By Barbara Wood | Special to the Almanac
An El Camino Real shrunken to four traffic lanes, with a shared bike and pedestrian trail on one side and a bike lane buffered from traffic on the other, is just one of the projects envisioned in the draft master plan for bicycle and pedestrian circulation in Atherton presented to the City Council at a joint study session with the Parks and Recreation Commission on April 2.
The total cost of priority projects in the plan is $6.8 million, but consultant Casey Hildreth, an associate planner with Alta Planning and Design, said much of the funding could come from other agencies or grants, and the town would probably be responsible for about $1.5 million of the cost.

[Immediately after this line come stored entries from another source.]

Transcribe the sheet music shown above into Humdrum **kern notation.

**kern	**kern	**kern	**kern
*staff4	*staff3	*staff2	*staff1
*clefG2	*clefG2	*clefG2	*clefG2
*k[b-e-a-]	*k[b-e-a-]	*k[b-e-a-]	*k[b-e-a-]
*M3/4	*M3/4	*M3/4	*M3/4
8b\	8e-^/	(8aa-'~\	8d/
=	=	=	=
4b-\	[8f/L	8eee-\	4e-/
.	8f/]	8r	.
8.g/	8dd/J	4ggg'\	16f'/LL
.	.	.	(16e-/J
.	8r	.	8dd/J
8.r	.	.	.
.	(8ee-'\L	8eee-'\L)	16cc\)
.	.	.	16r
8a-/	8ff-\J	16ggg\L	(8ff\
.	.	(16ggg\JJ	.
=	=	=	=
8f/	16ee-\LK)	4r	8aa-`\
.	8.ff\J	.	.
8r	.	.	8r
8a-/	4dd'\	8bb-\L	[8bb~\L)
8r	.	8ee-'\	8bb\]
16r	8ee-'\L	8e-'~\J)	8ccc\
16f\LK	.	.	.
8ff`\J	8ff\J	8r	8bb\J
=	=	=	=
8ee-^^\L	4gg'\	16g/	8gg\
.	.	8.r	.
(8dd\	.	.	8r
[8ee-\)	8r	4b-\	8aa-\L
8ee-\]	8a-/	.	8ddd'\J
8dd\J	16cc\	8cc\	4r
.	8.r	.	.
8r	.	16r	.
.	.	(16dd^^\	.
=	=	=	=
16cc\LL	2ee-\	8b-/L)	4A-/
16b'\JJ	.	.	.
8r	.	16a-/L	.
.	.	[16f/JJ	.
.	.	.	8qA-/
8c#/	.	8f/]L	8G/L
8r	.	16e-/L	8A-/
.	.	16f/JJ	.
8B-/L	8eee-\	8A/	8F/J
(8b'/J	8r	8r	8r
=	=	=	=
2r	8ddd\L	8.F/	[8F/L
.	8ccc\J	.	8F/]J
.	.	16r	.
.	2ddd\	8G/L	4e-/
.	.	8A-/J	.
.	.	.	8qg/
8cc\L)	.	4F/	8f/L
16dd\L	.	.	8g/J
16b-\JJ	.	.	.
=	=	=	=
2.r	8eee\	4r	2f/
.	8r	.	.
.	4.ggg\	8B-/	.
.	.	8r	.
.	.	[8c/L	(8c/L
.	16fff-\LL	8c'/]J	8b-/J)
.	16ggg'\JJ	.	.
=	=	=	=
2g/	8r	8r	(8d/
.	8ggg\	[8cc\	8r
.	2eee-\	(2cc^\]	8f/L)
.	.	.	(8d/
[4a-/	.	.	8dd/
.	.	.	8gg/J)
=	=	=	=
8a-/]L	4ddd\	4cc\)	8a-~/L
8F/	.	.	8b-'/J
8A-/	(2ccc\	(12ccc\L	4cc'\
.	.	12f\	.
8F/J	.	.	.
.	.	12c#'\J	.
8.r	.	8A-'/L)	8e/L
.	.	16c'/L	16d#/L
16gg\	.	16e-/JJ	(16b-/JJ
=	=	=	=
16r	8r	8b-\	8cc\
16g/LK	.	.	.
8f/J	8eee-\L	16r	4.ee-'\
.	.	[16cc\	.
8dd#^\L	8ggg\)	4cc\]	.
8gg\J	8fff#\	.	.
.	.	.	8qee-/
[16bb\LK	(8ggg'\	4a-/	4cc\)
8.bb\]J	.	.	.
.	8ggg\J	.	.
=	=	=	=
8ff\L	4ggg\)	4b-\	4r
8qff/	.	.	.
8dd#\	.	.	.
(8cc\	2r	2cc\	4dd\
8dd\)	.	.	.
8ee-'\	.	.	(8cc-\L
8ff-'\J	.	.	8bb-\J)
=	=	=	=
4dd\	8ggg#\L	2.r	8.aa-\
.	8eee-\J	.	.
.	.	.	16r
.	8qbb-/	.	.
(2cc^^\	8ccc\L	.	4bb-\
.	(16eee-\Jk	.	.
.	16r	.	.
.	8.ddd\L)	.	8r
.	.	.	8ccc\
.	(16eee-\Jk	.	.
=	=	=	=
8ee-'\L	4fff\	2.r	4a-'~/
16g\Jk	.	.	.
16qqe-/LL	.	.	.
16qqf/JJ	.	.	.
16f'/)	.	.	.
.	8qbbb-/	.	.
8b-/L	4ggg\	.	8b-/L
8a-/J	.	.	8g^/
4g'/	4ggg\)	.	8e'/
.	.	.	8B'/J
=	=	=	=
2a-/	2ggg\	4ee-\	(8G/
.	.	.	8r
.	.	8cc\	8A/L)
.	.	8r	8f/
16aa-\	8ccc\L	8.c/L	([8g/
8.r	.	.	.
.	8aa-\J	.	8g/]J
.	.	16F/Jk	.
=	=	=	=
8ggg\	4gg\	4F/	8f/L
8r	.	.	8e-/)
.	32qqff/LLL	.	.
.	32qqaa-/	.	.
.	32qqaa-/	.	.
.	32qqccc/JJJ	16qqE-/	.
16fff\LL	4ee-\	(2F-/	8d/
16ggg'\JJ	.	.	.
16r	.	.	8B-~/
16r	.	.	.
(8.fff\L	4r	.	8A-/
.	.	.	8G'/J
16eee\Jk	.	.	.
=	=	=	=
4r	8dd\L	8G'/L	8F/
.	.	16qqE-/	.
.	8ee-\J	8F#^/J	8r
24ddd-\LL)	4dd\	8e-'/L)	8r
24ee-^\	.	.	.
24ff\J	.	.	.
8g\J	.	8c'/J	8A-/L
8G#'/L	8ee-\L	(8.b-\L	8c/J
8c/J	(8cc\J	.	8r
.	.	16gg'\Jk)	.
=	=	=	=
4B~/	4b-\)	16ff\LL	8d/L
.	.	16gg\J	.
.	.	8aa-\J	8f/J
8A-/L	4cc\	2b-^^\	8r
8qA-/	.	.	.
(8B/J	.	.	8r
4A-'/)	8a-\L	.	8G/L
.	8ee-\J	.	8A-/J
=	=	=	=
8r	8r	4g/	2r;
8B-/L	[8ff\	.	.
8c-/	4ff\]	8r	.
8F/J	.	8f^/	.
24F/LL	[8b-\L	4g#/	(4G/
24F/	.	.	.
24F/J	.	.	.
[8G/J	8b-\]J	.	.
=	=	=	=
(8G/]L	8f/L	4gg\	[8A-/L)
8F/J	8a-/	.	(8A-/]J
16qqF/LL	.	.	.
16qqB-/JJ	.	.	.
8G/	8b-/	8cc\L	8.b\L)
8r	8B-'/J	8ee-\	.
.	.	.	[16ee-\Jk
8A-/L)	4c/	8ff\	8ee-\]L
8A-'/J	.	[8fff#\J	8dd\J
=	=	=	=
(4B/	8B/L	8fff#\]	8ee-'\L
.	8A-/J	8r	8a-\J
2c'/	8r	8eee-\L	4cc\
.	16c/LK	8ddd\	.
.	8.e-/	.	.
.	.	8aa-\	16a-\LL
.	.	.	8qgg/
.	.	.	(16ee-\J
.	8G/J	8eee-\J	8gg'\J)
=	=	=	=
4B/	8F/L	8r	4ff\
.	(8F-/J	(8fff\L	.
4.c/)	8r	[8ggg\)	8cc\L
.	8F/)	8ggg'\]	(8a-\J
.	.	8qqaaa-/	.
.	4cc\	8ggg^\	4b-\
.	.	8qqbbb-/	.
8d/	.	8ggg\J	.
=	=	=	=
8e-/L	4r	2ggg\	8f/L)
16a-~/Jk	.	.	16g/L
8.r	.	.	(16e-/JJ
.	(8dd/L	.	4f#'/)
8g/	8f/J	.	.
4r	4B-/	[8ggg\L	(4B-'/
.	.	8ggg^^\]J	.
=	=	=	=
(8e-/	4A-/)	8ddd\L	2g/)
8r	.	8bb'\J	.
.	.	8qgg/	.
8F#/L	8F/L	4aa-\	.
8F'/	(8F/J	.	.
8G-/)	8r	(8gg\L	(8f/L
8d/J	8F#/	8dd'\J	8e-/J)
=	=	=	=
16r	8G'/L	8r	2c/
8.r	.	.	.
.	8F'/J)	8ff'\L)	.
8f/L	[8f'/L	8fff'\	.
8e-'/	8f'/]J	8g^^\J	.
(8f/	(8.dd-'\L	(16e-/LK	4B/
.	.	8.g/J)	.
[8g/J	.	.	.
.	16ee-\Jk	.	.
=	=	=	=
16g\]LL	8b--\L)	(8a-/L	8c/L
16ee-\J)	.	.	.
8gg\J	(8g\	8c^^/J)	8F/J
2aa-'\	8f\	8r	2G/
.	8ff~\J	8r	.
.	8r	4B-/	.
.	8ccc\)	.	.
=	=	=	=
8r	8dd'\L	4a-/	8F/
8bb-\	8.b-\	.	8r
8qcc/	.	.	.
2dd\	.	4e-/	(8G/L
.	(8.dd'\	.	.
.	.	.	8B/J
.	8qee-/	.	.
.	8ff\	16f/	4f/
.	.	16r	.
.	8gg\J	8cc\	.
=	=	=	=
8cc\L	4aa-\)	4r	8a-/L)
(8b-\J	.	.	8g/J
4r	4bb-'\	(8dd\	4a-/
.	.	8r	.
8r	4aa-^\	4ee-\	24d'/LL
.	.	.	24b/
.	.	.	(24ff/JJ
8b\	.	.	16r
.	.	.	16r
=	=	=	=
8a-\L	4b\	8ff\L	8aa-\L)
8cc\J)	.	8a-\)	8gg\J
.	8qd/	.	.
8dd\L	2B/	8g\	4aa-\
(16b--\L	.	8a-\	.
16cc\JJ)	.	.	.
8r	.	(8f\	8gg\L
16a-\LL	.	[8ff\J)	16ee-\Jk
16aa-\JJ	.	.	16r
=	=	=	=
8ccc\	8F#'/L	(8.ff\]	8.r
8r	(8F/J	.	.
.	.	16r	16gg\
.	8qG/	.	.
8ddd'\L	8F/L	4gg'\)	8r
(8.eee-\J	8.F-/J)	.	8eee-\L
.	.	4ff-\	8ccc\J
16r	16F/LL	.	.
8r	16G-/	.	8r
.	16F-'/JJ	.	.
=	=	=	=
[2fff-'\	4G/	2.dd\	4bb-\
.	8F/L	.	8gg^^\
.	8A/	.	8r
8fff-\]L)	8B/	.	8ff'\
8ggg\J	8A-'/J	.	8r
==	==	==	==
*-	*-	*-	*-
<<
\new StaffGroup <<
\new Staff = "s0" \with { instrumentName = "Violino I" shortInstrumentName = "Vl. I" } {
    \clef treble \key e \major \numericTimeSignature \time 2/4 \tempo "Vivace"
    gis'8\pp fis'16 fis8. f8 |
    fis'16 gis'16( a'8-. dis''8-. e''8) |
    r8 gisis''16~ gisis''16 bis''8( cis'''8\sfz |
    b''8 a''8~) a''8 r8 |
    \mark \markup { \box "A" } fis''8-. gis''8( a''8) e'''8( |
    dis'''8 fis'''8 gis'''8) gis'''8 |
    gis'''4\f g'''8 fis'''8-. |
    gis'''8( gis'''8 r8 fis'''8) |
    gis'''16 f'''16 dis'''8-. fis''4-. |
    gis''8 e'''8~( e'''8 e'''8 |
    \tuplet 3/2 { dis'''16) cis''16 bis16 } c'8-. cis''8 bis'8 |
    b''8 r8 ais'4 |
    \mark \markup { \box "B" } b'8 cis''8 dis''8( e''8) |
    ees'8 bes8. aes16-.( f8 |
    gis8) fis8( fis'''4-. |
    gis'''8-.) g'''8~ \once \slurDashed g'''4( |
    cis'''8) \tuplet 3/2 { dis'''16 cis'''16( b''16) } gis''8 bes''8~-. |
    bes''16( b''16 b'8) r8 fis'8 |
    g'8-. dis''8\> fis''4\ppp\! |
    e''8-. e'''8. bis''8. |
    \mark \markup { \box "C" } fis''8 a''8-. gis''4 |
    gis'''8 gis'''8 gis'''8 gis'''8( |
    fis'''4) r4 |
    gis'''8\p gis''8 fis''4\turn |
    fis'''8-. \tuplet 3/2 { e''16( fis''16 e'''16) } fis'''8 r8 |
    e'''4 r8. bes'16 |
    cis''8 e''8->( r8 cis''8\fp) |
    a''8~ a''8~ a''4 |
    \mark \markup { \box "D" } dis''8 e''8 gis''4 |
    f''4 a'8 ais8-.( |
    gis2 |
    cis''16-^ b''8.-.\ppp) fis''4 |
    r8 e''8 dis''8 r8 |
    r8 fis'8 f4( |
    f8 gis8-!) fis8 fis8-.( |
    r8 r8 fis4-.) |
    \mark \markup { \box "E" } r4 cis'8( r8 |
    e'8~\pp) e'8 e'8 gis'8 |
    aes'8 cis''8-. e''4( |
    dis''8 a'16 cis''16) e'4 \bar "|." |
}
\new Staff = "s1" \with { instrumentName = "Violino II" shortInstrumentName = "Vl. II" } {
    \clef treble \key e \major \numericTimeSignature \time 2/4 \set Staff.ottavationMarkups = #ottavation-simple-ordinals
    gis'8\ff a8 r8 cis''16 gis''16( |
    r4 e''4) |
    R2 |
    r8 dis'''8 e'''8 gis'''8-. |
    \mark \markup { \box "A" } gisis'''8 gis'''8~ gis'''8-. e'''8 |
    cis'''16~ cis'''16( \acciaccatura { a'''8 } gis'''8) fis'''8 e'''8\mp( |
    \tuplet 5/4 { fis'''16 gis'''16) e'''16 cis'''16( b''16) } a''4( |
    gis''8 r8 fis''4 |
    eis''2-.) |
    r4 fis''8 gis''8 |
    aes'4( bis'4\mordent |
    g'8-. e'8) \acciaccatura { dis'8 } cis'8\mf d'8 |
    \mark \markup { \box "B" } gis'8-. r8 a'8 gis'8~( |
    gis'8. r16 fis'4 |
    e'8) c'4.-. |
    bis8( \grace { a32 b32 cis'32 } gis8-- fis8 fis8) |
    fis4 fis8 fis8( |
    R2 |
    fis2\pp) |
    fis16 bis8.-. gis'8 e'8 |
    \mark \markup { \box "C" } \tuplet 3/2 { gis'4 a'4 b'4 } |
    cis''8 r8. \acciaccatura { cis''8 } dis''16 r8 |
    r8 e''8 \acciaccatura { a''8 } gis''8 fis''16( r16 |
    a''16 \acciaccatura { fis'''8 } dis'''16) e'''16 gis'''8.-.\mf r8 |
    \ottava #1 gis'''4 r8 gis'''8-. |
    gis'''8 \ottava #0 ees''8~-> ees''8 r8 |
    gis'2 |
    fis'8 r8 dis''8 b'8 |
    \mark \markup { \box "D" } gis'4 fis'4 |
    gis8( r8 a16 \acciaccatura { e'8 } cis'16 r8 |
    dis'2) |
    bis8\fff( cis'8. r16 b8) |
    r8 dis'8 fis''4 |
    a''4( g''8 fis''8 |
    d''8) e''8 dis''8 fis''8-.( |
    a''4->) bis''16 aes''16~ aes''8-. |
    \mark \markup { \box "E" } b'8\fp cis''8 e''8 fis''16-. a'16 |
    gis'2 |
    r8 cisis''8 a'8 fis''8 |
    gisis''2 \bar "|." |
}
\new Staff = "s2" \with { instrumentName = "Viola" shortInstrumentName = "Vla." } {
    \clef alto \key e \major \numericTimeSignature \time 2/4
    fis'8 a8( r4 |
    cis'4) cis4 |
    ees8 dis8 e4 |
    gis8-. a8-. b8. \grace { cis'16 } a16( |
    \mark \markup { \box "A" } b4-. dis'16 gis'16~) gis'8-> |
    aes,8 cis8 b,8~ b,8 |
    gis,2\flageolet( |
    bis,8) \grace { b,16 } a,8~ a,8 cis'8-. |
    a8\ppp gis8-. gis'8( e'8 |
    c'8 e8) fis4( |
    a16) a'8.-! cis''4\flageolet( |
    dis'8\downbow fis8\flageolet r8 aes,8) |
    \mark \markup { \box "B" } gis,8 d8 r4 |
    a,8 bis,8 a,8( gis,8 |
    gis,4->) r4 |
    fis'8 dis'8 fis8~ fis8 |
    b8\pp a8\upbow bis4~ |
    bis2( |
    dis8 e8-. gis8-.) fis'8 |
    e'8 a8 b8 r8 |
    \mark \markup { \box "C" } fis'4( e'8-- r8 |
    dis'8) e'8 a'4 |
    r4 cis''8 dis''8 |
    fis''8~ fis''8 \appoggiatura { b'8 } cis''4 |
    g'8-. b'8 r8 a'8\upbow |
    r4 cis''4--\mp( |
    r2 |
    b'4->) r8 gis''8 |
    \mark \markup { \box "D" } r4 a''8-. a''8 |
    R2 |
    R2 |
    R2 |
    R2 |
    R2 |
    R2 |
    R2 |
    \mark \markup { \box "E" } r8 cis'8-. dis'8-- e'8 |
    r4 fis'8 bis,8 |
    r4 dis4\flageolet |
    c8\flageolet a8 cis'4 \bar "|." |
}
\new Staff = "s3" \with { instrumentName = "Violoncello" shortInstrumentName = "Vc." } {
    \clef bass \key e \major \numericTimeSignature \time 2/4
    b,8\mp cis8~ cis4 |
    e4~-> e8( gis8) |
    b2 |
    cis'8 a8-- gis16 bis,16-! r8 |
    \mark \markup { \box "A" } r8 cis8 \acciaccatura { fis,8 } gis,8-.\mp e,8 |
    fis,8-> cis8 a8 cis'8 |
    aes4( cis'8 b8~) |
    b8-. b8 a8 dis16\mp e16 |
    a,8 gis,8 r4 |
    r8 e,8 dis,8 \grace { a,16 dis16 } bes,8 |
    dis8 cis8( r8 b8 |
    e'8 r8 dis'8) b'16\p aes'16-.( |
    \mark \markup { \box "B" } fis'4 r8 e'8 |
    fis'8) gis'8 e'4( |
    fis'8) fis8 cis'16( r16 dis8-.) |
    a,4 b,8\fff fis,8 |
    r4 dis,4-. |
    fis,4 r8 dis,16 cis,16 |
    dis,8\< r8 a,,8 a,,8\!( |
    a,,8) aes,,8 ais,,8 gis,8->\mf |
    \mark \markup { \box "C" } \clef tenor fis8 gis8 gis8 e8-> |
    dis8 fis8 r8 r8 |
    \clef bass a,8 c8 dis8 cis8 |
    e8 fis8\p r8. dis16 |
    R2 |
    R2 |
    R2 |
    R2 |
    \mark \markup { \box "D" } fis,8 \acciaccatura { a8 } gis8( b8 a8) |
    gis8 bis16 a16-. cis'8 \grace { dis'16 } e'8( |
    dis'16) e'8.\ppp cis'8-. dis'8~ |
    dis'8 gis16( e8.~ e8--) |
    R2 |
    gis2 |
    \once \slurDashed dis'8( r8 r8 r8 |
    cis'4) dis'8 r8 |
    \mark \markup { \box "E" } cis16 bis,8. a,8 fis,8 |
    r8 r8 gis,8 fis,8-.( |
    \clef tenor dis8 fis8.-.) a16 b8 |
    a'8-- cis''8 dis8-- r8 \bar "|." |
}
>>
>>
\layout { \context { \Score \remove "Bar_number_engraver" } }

Mr. Hildreth told the town officials that they should think about how long they wanted to take to make the improvements. "It might take 20 years," he said.
But at least one council member saw a swifter implementation. "In terms of time frame for the dollar amounts you showed," Councilman Rick DeGolia said, "I'm thinking this is not a 10-year-project, this is a three-year project."
The master plan shows how bicycles could travel through Atherton and link up with bikeways in adjacent communities. It also lays out ways in which some simple changes could make Atherton streets more walkable, such as revising the town's rules for landscaping in the roadside setback.
Currently, Atherton allows ground-hugging landscaping of up to 5 inches in height right up to the roadsides. When the consultants looked at the walkability of Atherton's streets, "we found landscaping to be the number-one impediment," Mr. Hildreth said. "It's a nice rural environment, but if the goal is to prioritize walking," changes will have to be made. The town also needs to improve drainage in some areas and add barriers between walkers and traffic on some busy streets, he said.
In a report to the council about the master plan, City Manager George Rodericks and Community Services Director Michael Kashiwagi said that the council still has a number of decisions to make regarding the master plan. They must vote to accept the draft plan, do environmental analysis of the plan and its projects, approve the final plan, change the town's regulations for landscaping along streets, change regulations to allow bikes to go through Holbrook-Palmer Park, and put funding for projects in the town's budget, the report says.
Projects given priority in the draft plan include:
● New shared-use (bike and pedestrian) paths: El Camino Real from Selby Lane to 5th Avenue and from Atherton Avenue to Encinal Avenue; Watkins Avenue from the train tracks to Middlefield Road and Middlefield Road from Watkins Avenue to Marsh Road; Holbrook-Palmer Park from the corner of the park to the current Felton Gables pathway.
● Bike lane improvements: Middlefield Road from the town limits to town limits; Valparaiso from North Lemon to El Camino Real.
● Bike boulevard (shared with cars): Elena and Atherton avenues between Valparaiso and Austin avenues.
● Intersection improvements: Middlefield Road at Oak Grove Avenue and at Glenwood Avenue; and Valparaiso Avenue at Elena Avenue.
The draft plan also recommends two studies. The first, costing $100,000, would study El Camino Real between Selby Lane and Valparaiso Avenue for the feasibility of reducing the number of lanes and adding a shared-use trail.
The second calls for spending $50,000 to study the feasibility and preparing a preliminary design for a trail or pathway along Marsh Road from Bay Road to Middlefield Avenue and from Middlefield Avenue on Watkins Avenue to the Dinkelspiel Station Lane Caltrain tracks.